At the end of 2007, Six Flags Discovery Kingdom announced a new roller coaster billed as the "Tony Hawk experience" and was designed to have the look and feel of a skate park. It offered a full "extreme sports" experience, with monitors in the queue lines displaying highlights of the history of action sports, and a large spinning Tony Hawk figure crowning the ride. Tony Hawk's Big Spin opened to the public on May 28, 2008 in California, in the Sky section of the park where Zonga was previous located.

In November 2010, Six Flags began the process of terminating several licensing deals they had with various brands that they deemed unnecessary, including the one they had with Tony Hawk to use his brand and likeness. Six Flags Discovery Kingdom's 2010 season operating schedule lasted into January 2011 for Holiday in the Park, so the park quickly removed Tony Hawk's name from the ride and any other memorabilia associated with him and operated the coaster as "Big Spin" for the remainder of the season. At the beginning of the 2011 season, Big Spin was officially renamed to Pandemonium like the other versions of the coaster at Six Flags Discovery Kingdom's sister parks.
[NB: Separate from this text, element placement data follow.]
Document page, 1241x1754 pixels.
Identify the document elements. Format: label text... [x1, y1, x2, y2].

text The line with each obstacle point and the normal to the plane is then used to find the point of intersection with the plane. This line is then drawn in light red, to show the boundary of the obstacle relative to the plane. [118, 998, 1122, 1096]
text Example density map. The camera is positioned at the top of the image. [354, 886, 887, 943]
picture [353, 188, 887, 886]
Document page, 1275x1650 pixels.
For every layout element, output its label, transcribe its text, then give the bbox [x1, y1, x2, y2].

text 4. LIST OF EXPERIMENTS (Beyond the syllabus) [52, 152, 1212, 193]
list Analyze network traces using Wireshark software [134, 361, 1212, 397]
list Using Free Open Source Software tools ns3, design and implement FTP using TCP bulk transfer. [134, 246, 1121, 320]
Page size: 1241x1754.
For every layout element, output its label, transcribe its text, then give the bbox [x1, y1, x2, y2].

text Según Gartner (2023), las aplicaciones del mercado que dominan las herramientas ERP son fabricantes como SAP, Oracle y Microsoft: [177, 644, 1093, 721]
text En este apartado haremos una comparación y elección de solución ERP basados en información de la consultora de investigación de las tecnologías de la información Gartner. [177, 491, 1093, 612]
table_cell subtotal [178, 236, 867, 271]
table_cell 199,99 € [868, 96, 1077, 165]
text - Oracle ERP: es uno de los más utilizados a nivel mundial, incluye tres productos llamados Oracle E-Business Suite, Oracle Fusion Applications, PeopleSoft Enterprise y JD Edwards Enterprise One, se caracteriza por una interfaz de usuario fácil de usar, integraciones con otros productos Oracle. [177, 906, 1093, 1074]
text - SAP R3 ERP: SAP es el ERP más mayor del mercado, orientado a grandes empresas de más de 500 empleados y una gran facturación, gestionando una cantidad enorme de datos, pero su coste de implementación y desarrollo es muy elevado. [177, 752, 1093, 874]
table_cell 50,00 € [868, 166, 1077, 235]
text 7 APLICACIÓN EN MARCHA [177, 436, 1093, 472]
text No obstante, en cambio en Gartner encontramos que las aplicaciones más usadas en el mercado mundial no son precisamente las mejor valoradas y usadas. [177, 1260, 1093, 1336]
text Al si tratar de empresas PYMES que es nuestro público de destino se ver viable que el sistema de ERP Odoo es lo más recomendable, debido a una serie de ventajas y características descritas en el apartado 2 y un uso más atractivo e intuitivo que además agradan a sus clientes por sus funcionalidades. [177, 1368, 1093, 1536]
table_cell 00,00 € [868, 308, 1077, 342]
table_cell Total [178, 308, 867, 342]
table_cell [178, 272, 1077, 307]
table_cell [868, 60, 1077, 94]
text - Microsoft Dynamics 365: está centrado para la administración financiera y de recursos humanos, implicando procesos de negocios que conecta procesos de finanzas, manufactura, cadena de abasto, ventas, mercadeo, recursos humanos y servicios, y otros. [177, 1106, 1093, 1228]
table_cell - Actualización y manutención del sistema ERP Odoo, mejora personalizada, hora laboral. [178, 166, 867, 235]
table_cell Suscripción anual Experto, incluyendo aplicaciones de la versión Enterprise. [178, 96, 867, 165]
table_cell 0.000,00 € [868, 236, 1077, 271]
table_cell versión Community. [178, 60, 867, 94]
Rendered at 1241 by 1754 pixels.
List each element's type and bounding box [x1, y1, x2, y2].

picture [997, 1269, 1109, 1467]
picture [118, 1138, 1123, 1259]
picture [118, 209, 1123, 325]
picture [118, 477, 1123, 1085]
In late 2011, Superman: Ultimate Flight was announced to be built at Discovery Kingdom for the 2012 season, which would replace their installation of Pandemonium. The ride permanently closed on January 1, 2012. As Pandemonium was a relatively new coaster, Six Flags decided to move the coaster to the headquarters of Larson International and Roller Coaster Museum, which are both located in Plainview, Texas, to keep in storage. In mid 2012, Six Flags México announced The Joker for the 2013 season. Freshly repainted and recolored track of the former Pandemonium roller coaster was later moved from Texas to Mexico, where it was reassembled and reopened on March 7, 2013.

==Layout==
According to the Gerstlauer website, there are two different versions of its spinning roller coaster model, as well as a customization option for a park to fit its desires. The Joker is the only 400 model in operation, as the rest are the 420 model. The 400 model is shorter at 48 ft, more compact and has a lower capacity. The layout consists of several "segments" separated by brakes. The first segment includes a swooping drop and a climb into the second segment, which is a series of S-shaped turns. The third segment is a heavily banked figure-8; the fourth is a series of hills that form a semicircle; the fifth is a pair of small hills; and the sixth is a helix into the seventh segment, which is a long loop that leads to a massive hill and finally into the brake run. For most of the ride, the cart is spinning around rapidly.